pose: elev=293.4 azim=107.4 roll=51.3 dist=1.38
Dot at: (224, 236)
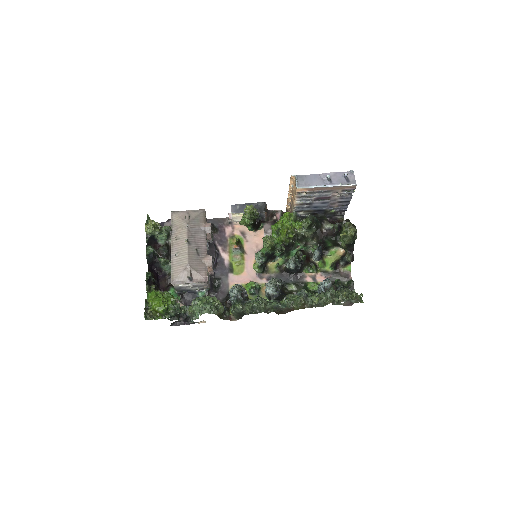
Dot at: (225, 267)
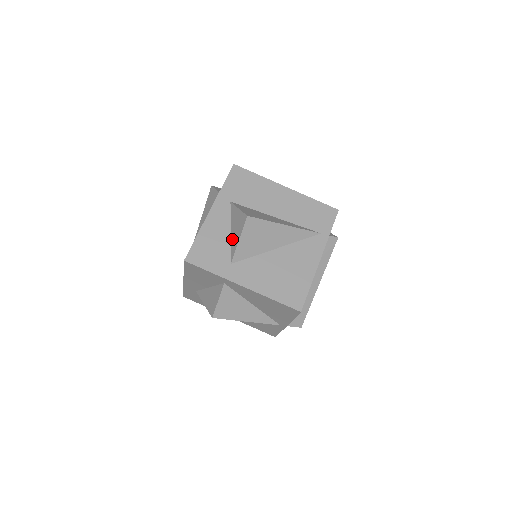
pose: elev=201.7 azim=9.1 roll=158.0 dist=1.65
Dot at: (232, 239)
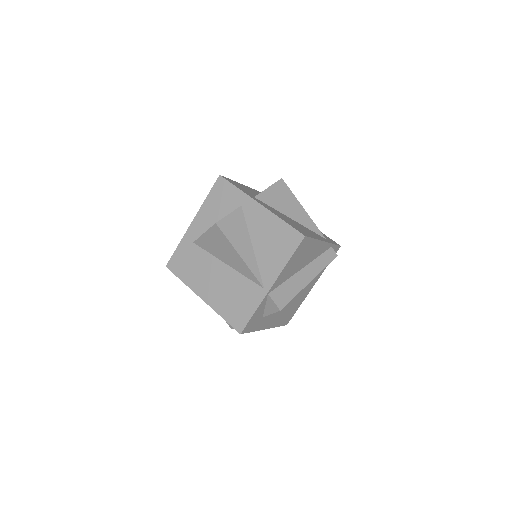
Dot at: occluded
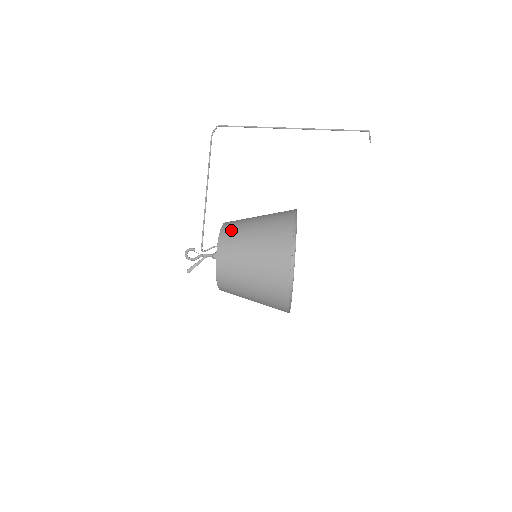
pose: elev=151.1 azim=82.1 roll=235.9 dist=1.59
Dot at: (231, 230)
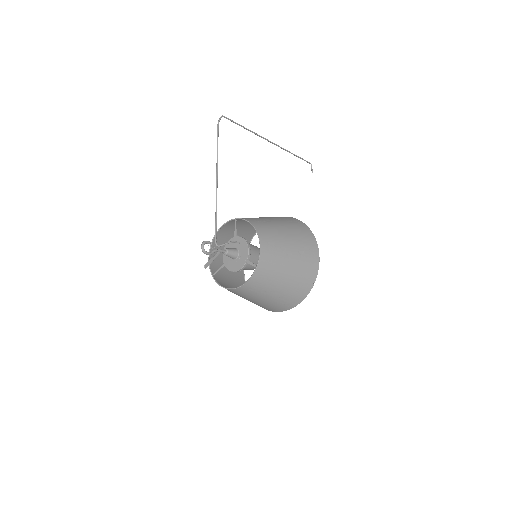
Dot at: (264, 227)
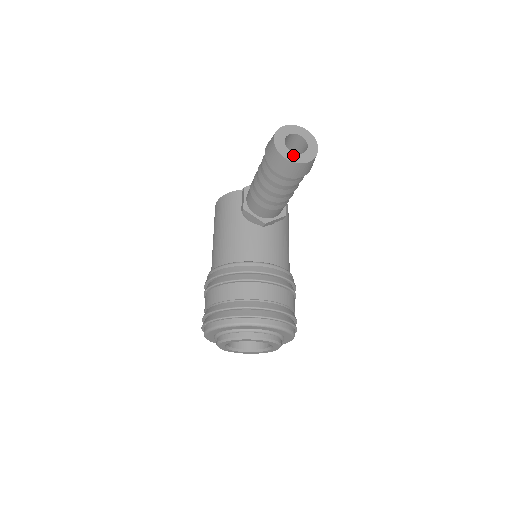
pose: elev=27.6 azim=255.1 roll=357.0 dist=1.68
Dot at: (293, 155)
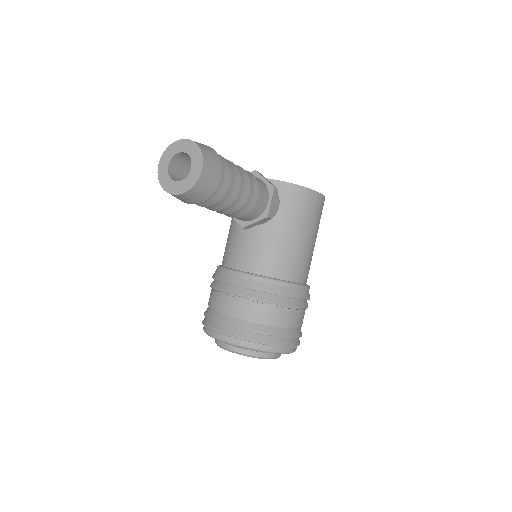
Dot at: (172, 184)
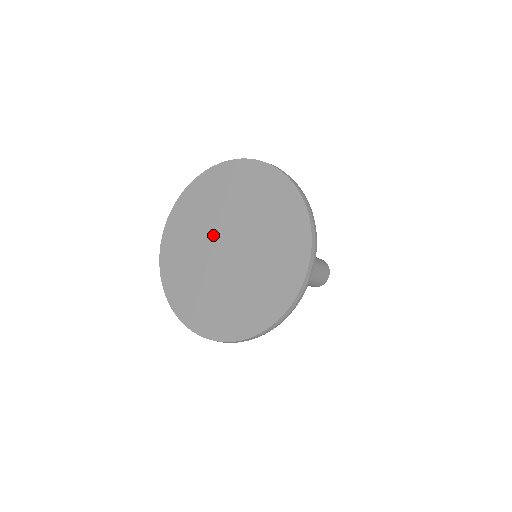
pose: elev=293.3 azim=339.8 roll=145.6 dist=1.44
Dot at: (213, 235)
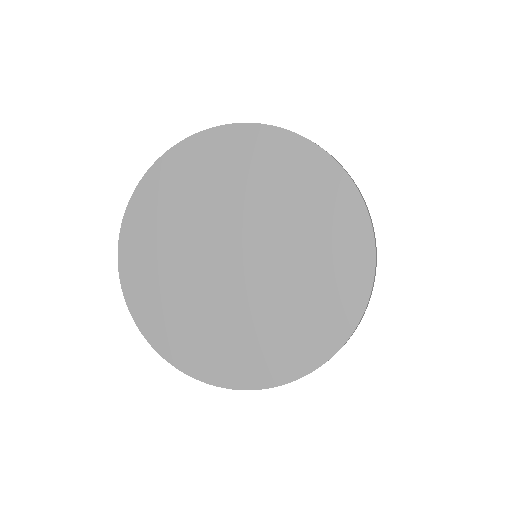
Dot at: (207, 245)
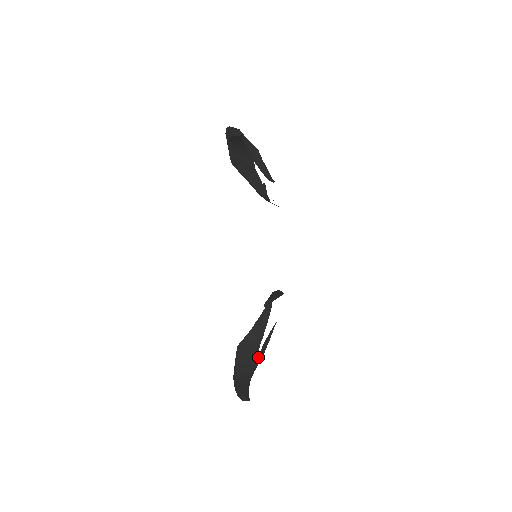
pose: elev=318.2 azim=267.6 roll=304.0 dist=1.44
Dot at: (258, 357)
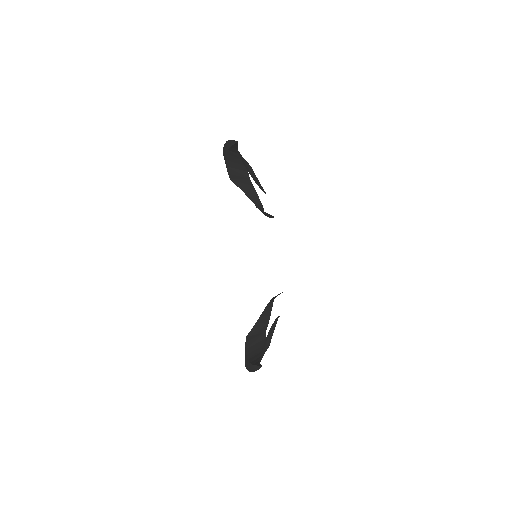
Dot at: (265, 342)
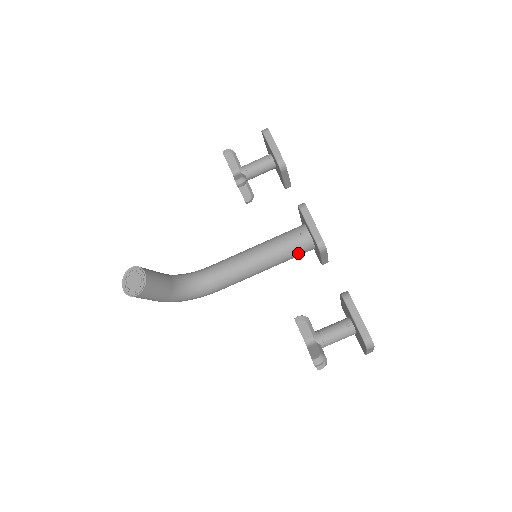
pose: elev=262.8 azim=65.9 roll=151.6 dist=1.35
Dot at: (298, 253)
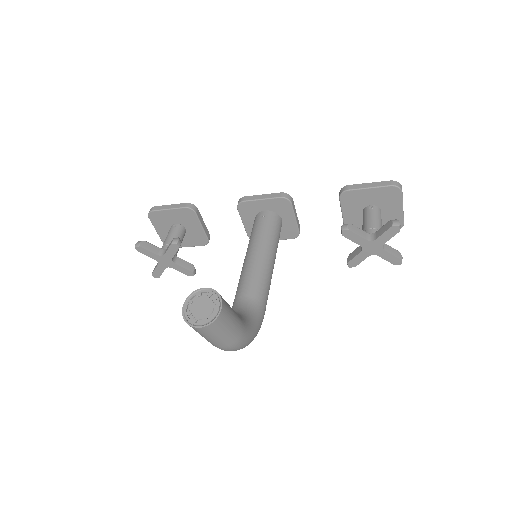
Dot at: (278, 230)
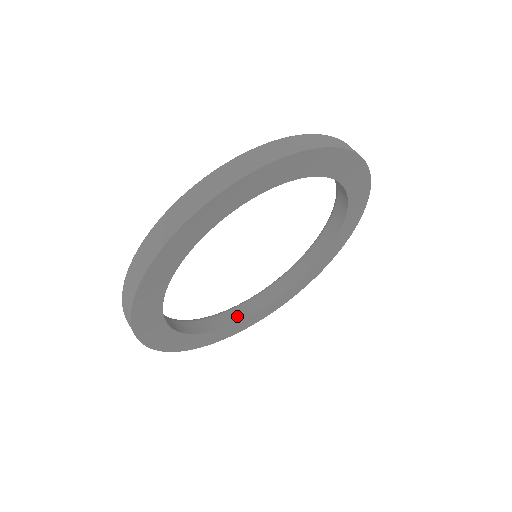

========================================================================

WRITTEN REQUEST =
Copy all of the material above line by line, word for word, and leave the pictures out of your copy.

THE ANSWER =
pose: elev=293.4 azim=107.4 roll=51.3 dist=1.38
Dot at: (224, 236)
Dot at: (225, 267)
pose: elev=201.7 azim=9.1 roll=158.0 dist=1.65
Dot at: (232, 239)
Dot at: occluded
pose: elev=151.1 azim=82.1 roll=235.9 dist=1.59
Dot at: (231, 230)
Dot at: (264, 227)
pose: elev=27.6 azim=255.1 roll=357.0 dist=1.68
Dot at: (293, 155)
Dot at: (172, 184)
pose: elev=293.3 azim=339.8 roll=145.6 dist=1.44
Dot at: (213, 235)
Dot at: (207, 245)
pose: elev=318.2 azim=267.6 roll=304.0 dist=1.44
Dot at: (258, 357)
Dot at: (265, 342)
pose: elev=262.8 azim=65.9 roll=151.6 dist=1.35
Dot at: (298, 253)
Dot at: (278, 230)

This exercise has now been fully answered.